AMS-02, located on the exterior of the ISS as shown in Figure 1, uses its permanent magnet and array of precision particle detectors to identify charged cosmic rays from the far reaches of space. With its ability to record signals from 16 billion cosmic rays annually, AMS-02 is a cornerstone of space-based particle physics research. Since its installation, AMS has transmitted vast amounts of data back to Earth for analysis by the international AMS Collaboration, and this publication marks the first of many physics results to come.
During the initial 18 months of operation, from May 19, 2011, to December 10, 2012, AMS-02 analyzed 25 billion primary cosmic ray events. Of these, 6.8 million were unambiguously identified as electrons and their antimatter counterparts, positrons, across an energy range of 0.5 to 350 GeV. This analysis, focused on electrons and positrons, is the subject of the first published study. The AMS instruments provide accurate and redundant measurements that allow for the clear identification of these particles against a large background of protons, with a rejection power of more than one in a million.
The initial findings reveal that the positron fraction (the ratio of positrons to the combined flux of positrons and electrons) exhibits intriguing behavior across different energy levels. From 0.5 to 10 GeV, the fraction decreases with increasing energy, while from 10 GeV to approximately 250 GeV, the fraction steadily increases. The rate of increase, however, slows significantly from 20 to 250 GeV, and the spectrum appears to flatten above 250 GeV. The positron fraction spectrum shows no structure or time dependence, and the positron to electron ratio indicates no preferred directional source for these energetic positrons, suggesting evidence of new physical phenomena.
These observations align well with current theoretical models, including one described in the paper. The model incorporates diffuse electron and positron components along with a common source component, fitting the AMS data remarkably well. This indicates that a significant portion of high-energy electrons and positrons may originate from a common source, potentially shedding light on the origins of dark matter or the role of pulsars in cosmic ray production.
Over the past few decades, the positron fraction from primary cosmic rays has garnered significant interest from both particle physicists and astrophysicists. The AMS-02 findings contribute to this ongoing research, offering the most detailed measurements to date and paving the way for a deeper understanding of cosmic ray origins and the fundamental nature of our universe.
The AMS Collaboration comprises hundreds of scientists, engineers, technicians, and students from 16 countries, working under the leadership of Nobel Laureate Samuel Ting of MIT. The team has spent over 18 years bringing AMS to fruition, with the collaboration extending across Europe, Asia, and North America. The construction, assembly, and ongoing data analysis of AMS have involved numerous universities and research institutes worldwide, demonstrating the power of international cooperation in advancing scientific knowledge.
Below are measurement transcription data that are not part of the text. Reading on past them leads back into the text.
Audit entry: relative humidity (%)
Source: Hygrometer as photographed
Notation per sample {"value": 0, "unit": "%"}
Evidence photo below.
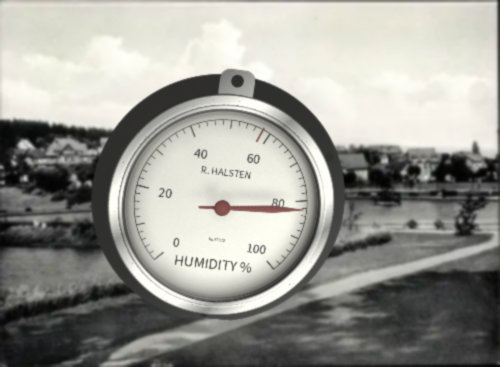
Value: {"value": 82, "unit": "%"}
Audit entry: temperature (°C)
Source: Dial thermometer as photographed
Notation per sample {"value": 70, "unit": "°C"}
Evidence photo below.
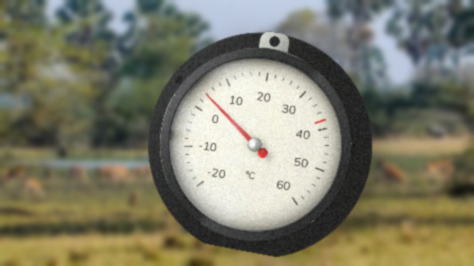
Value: {"value": 4, "unit": "°C"}
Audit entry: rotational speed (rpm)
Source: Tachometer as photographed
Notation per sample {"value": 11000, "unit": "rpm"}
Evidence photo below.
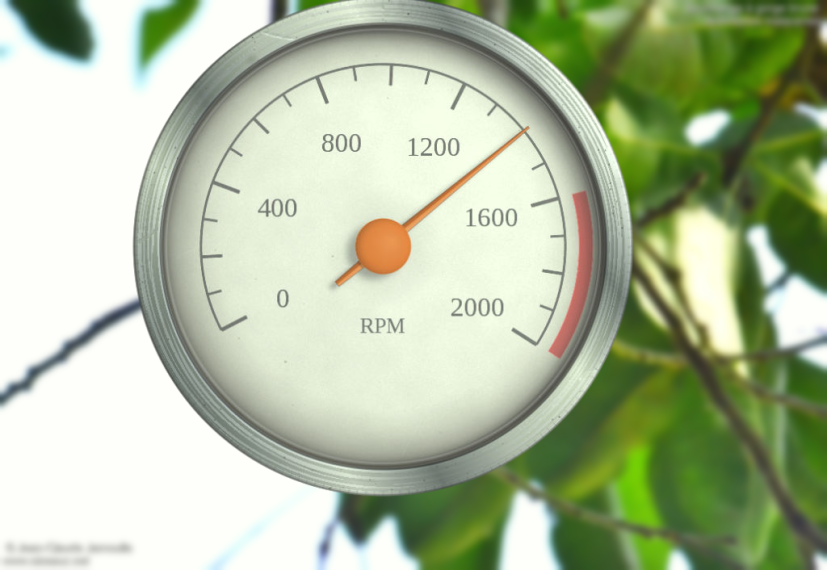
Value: {"value": 1400, "unit": "rpm"}
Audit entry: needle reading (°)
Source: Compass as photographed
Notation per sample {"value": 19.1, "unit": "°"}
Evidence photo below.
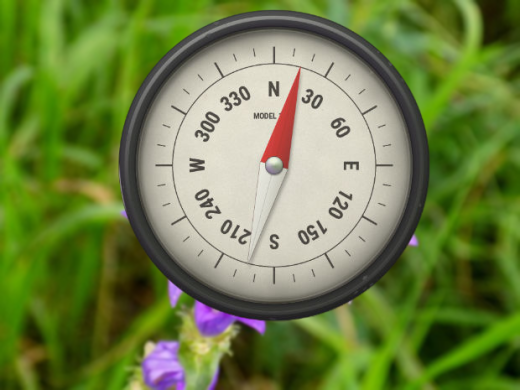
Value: {"value": 15, "unit": "°"}
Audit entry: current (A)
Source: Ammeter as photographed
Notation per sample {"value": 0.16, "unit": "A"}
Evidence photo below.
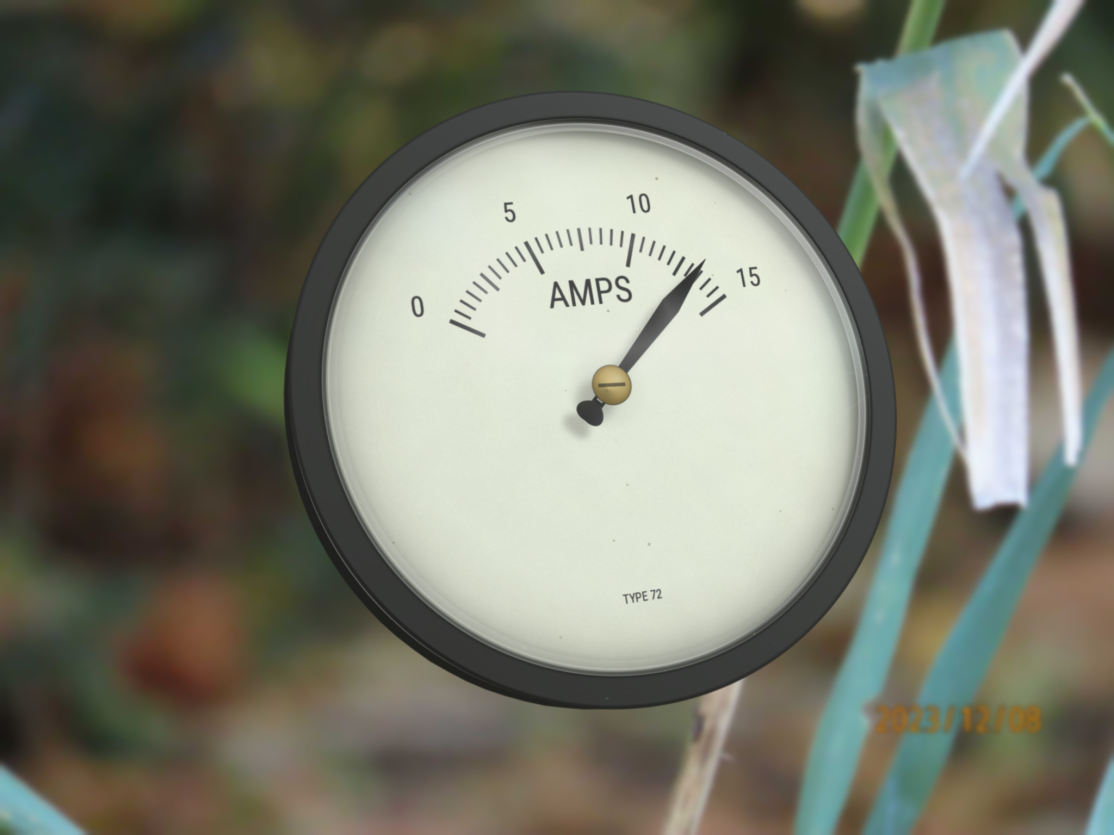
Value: {"value": 13.25, "unit": "A"}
AMS is sponsored by the U.S. Department of Energy and NASA, and its successful deployment and operation on the ISS were made possible through the efforts of many, including the NASA AMS Project Management team from Johnson Space Center. AMS was transported to Kennedy Space Center in August 2010 and launched aboard the final mission of the Space Shuttle Endeavour (STS-134) on May 16, 2011. Since then, AMS has been continuously collecting data from space and transmitting it to the AMS Payload Operations Control Center (POCC) at CERN, Geneva, Switzerland.
The first results from AMS represent a significant milestone, reflecting the culmination of years of hard work and dedication. With AMS-02 continuing its mission on the ISS, the Collaboration looks forward to further exploring the mysteries of the cosmos, from dark matter to antimatter and beyond. The wealth of data provided by AMS will continue to advance our understanding of fundamental physics and contribute to the discovery of new phenomena in the universe.